Andrew and I love Edinburgh so what better place to set up our home. Building our facility in Sighthill has been a ton of work but really fun at the same time. We still had one other major challenge; sales. The independent bars and restaurants of the world have showed us overwhelming support but stepping into the next tier of sales has been immensely difficult. Our products are unconventional, which, to most buyers, is viewed as a ‘difficult sell.’ We have combatted this by stripping the message down to one line; how you drink it. We’ve seen some of the best bartenders in the world make some fantastic Sweetdram cocktails but how are most people going to drink it? We started pushing simple serves; “this with this” as our friend likes to say. Escubac with tonic. Smoked Spiced Rum with ginger beer. Whisky Amaro with ice. Couldn’t be easier for the drinker.

And highlights?

It’s been a long ride, but the highlight for me has been establishing Sweetdram in Edinburgh. Sustainability has influenced all aspects of the distillery, from only using 100% recycled toilet paper from Who Gives a Crap to the recovery of production waste. For example, compost bays built from pallets, help turn spent botanicals into feed for new botanicals, which are currently being grown on site for future limited-edition spirits. We also designed a recirculating chilling system that saves over three Olympic-sized swimming pools worth of water every year. And this is only the beginning. There are so many more ideas we have to reduce waste and create a circular economy.
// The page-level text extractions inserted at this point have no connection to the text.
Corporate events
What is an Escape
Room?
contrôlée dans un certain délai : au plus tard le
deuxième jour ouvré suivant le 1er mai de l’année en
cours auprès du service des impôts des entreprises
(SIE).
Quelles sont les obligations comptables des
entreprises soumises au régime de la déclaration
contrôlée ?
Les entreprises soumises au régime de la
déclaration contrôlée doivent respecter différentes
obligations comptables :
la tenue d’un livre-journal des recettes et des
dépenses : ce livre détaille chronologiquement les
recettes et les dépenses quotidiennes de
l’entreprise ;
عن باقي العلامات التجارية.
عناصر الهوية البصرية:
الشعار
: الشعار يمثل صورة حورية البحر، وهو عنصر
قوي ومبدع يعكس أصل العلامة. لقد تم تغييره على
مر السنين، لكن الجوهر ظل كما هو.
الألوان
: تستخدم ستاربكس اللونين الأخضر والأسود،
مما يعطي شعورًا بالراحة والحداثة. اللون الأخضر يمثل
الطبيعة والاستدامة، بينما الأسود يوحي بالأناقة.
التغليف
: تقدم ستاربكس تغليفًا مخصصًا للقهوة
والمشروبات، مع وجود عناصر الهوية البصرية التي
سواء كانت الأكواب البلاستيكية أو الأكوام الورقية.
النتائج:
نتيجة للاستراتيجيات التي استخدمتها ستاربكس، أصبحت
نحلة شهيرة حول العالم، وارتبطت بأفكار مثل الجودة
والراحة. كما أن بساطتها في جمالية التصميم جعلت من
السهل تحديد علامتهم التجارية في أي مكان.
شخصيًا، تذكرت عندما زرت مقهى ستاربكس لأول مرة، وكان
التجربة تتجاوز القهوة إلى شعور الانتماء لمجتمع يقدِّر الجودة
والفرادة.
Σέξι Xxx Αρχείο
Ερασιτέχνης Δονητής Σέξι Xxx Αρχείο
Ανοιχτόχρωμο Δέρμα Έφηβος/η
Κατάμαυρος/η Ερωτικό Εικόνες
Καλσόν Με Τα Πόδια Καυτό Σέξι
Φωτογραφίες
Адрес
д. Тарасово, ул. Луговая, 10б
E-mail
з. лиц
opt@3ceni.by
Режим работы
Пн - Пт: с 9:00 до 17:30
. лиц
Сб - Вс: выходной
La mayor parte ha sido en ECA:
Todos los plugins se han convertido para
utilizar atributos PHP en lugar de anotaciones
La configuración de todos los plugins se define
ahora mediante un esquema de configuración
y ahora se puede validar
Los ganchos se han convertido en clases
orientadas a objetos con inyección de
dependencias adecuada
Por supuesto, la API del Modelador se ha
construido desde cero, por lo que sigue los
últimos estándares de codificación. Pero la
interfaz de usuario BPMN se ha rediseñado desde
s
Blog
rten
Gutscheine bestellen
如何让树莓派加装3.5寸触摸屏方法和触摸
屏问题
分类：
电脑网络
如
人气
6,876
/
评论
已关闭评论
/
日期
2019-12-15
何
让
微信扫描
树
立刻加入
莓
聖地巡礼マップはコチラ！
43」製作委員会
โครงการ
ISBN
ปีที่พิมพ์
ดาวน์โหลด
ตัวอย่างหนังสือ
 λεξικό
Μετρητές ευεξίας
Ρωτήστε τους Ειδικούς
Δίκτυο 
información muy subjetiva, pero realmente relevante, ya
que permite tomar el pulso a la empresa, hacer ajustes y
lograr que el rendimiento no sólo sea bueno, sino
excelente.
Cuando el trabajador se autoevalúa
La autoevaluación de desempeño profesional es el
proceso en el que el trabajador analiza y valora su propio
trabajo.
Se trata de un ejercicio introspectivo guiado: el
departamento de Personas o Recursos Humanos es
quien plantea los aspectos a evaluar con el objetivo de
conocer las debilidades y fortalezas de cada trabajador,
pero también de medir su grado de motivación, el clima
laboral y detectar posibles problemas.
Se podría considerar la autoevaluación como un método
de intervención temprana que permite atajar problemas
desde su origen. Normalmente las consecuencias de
Sweetdram is so much more than a drink. Tell us about your companies ethos and community.

We’re community driven. Andrew and I didn’t start Sweetdram to sell off. We want to build a community of other like-minded independents working for change. This ranges from mental health in the drinks industry to educational programmes for students. We’ve just started a brewing programme that allows students to gain practical experience before entering their work careers. With our space, there is so much scope to build on our core values of being independently owned and community driven.

What are you listening to just now?

We recently became the exclusive spirits partner for the SAY Award, so I’ve been listening to all the submissions for this year’s award. So much to digest but there are some great independent Scottish bands out there that I had no idea about. When I’m not sifting through those albums, you can assume Kraftwerk is receiving constant play at the distillery.

Favourite Scottish word?

Definitely ‘wee.’ I’ve pretty much eliminated ‘little’ from my vocabulary – ‘wee’ is the best descriptor.

24 hours Edinburgh… where would you take someone visiting the city?

I would start them at the distillery, of course, and work our way to the city. We’d stop at Little Rascal Wine Bar which is on our way into the centre. There have been some wonderful independent wine bars opening in Edinburgh but we need to drink there to keep them open. Wine is so much more exciting in Scotland compared to when I first moved here. Then we’d cruise up to Calton Hill to show off the magnificent landscape we have here. To hydrate from the walk, a pit stop at Salt Horse is certainly a requirement. From there, I would want to show off Leith. Pre-dinner whisky at the Vaults, dinner at Borough and post-dinner drinks at Nauticus. All evenings in Edinburgh must end at my favorite bar; Under the Stairs. There are so many great bars in town but I call Under the Stairs home. They’ve been humbly running one of the best places in Edinburgh for more than 10 years.

What is next for you and Sweetdram?

We’re in the early stages of a new events venue called 54EP located at our Sighthill home. We want to host a range of different events, particularly music. Beyond that, we’re looking forward to using our distillery garden to create some exciting limited edition releases.